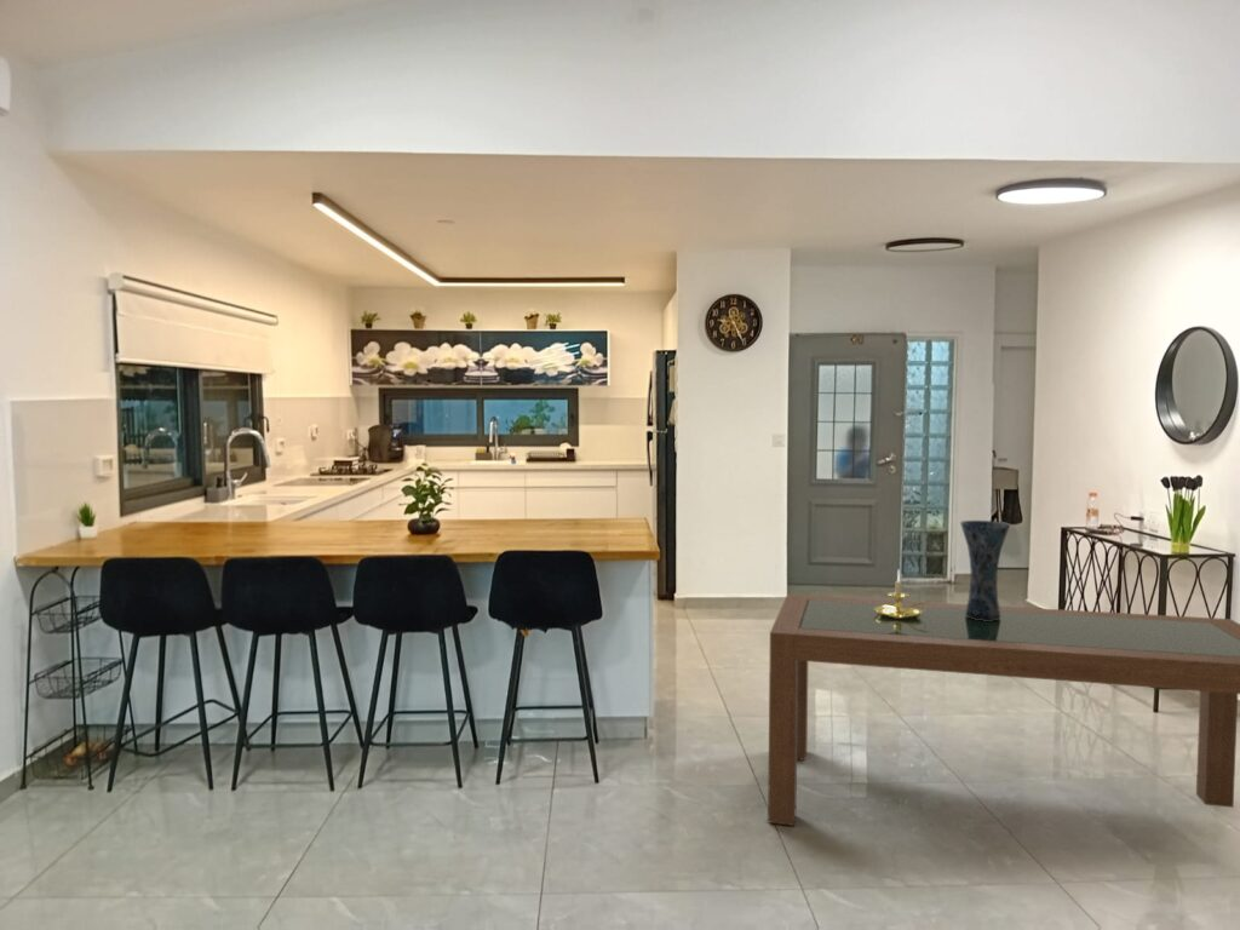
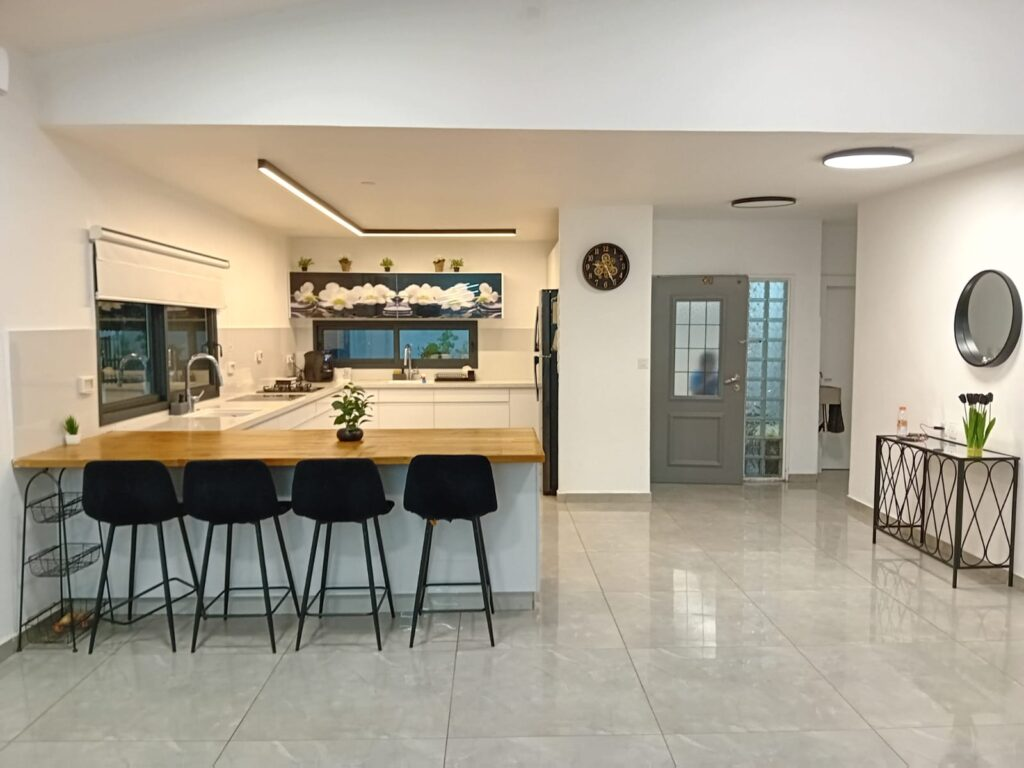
- candle holder [874,568,928,619]
- dining table [767,593,1240,827]
- vase [959,519,1011,621]
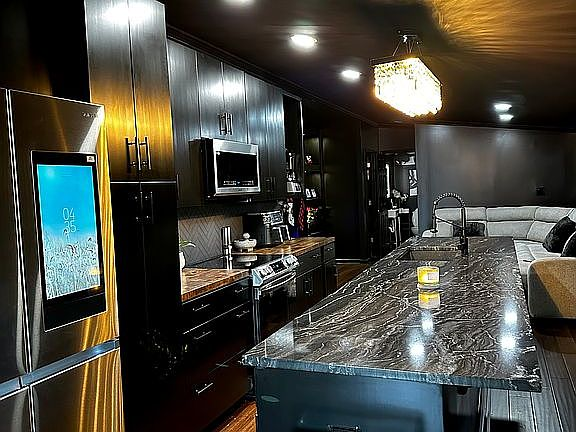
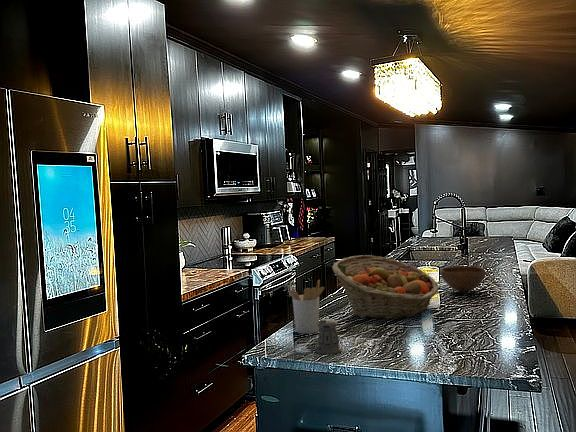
+ bowl [440,265,486,293]
+ fruit basket [332,254,440,321]
+ utensil holder [287,279,325,335]
+ pepper shaker [315,318,347,355]
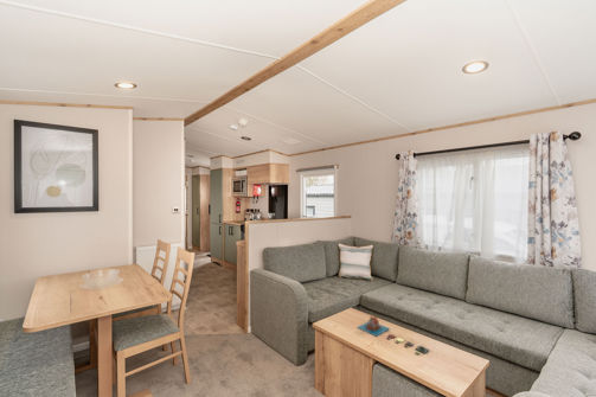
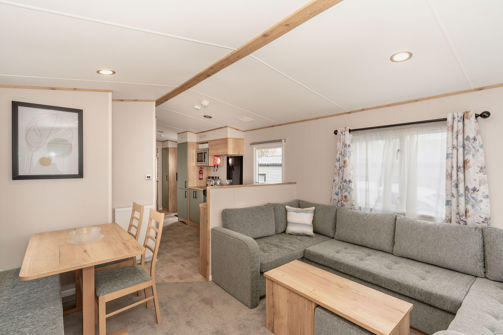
- board game [355,315,430,356]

--------

• Exercise objective:
A word-for-word copy is required of the lines above from the line with "pepper shaker [315,318,347,355]" through the last line of the data; no other lines and no pictures belong in it.

• Answer box:
+ pepper shaker [315,318,347,355]
- board game [355,315,430,356]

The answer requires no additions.